Below you will find an excerpt from "The Medical And Surgical Reporter" ©1896 specifically talking about Antiseptics, Electricity & SpecialIzed medicine during the later half of the 19th century.
Antiseptics, the introduction of Lister, and its legitimate outgrowth, asepsis, have so lessened the former disastrous results of surgery that the surgeon has been made bold in his operative work. Because of these gains untold suffering has been relieved, and, in innumerable instances, life has been prolonged. The greatest progress that surgery has ever known has been made in the last half of the 19th century, and the two factors that have had the most to do with this progress are anesthesia and asepsis. A closer study of pathology and symptomatology have aided greatly in the march of surgery.
Electricity has been tamed to serve the well and heal the diseased. When Franklin tapped the clouds with his kites and brought the fiery fluid in a gentle stream down the slender cord to the key in his hand, he dreamed not that, in the 19th century, it would be made to light our streets and drive our cars. When Galvani saw the muscles of the dead frog contract and relax under the influence of this subtle agent, he had no thought to what uses it would be put by medicine and surgery ere the dawn of the 20th century. When Crookes invented his tube only a few years ago, he did not foresee that, by means of it, Röntgen would be able to make shadowgraphs of things hidden from the light of day. Electricity is today one of the invincible forces giving speed and effectiveness to the progress of medicine.
Specialism had its birth in modern times, and has been a most important factor in the advances that our science and art have made. Neurology became a possibility with Wilson's study of the brain in the 17th century ; but did not grow to its present beautiful proportions until men of the 19th century devoted their time and talents to perfecting the work begun so long ago. McDowell's boldness in opening the abdomen of his Kentucky patient, led men to a more careful study of the pelvic and abdominal organs, and made gynecology and abdominal surgery a possibility. Helm- holtz's invention of the ophthalmoscope, in 1851, created modern ophthalmology, and gave to medicine one of its most useful branches.
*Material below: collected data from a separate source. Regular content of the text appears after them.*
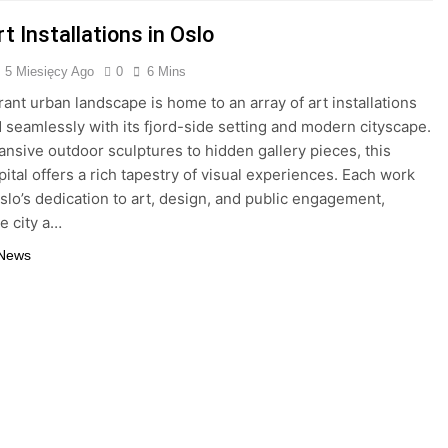
t Installations in Oslo
5 Miesięcy Ago
0
6 Mins
rant urban landscape is home to an array of art installations
d seamlessly with its fjord-side setting and modern cityscape.
nsive outdoor sculptures to hidden gallery pieces, this
pital offers a rich tapestry of visual experiences. Each work
Oslo’s dedication to art, design, and public engagement,
e city a…
 News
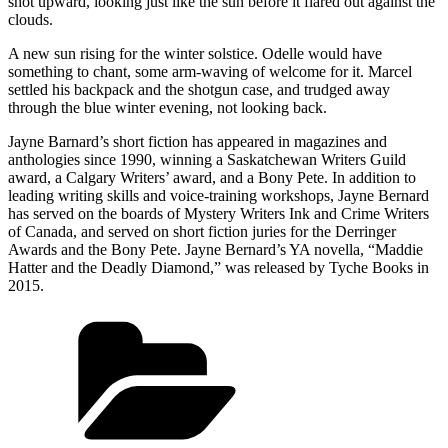
shot upward, looking just like the sun before it flared out against the
clouds.
A new sun rising for the winter solstice. Odelle would have
something to chant, some arm-waving of welcome for it. Marcel
settled his backpack and the shotgun case, and trudged away
through the blue winter evening, not looking back.
Jayne Barnard’s short fiction has appeared in magazines and
anthologies since 1990, winning a Saskatchewan Writers Guild
award, a Calgary Writers’ award, and a Bony Pete. In addition to
leading writing skills and voice-training workshops, Jayne Bernard
has served on the boards of Mystery Writers Ink and Crime Writers
of Canada, and served on short fiction juries for the Derringer
Awards and the Bony Pete. Jayne Bernard’s YA novella, “Maddie
Hatter and the Deadly Diamond,” was released by Tyche Books in
2015.
Categories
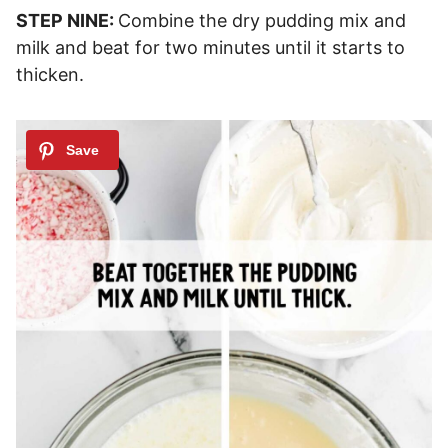
STEP NINE:
Combine the dry pudding mix and
milk and beat for two minutes until it starts to
thicken.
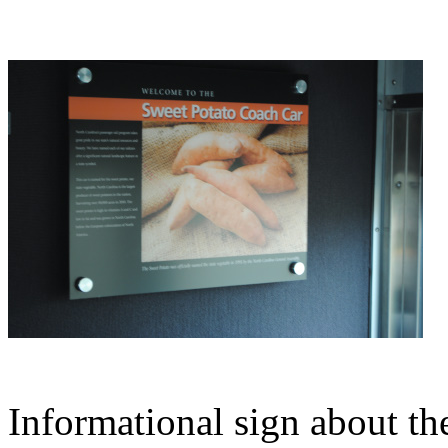
Informational sign about t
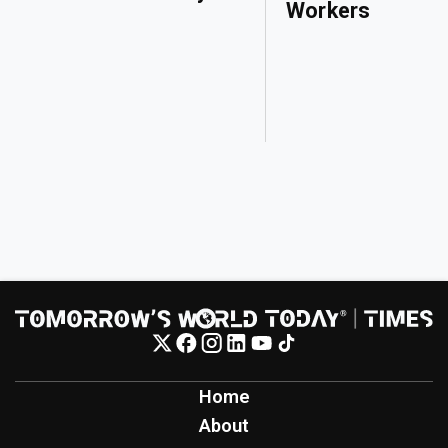
Workers
Home
About
Contact
Contribute
Inspiration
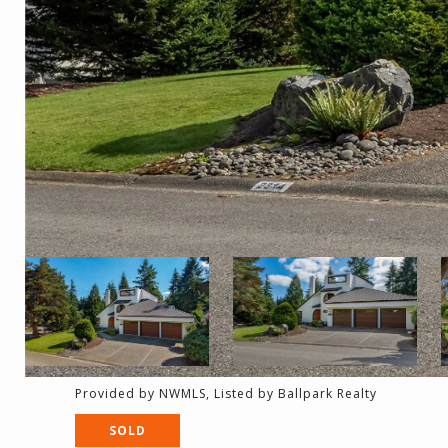
Provided by NWMLS, Listed by Ballpark Realty
SOLD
It bears to-day the proud distinction of being more nearly founded on a purely scientific basis than any other department of medicine. Proud of her progress and position, she is humiliated only by the fact that gynecology, her younger sister, has far surpassed her in adding long and high- sounding names to the medical vocabulary. Other specialties might be mentioned that have done much in advancing medicine.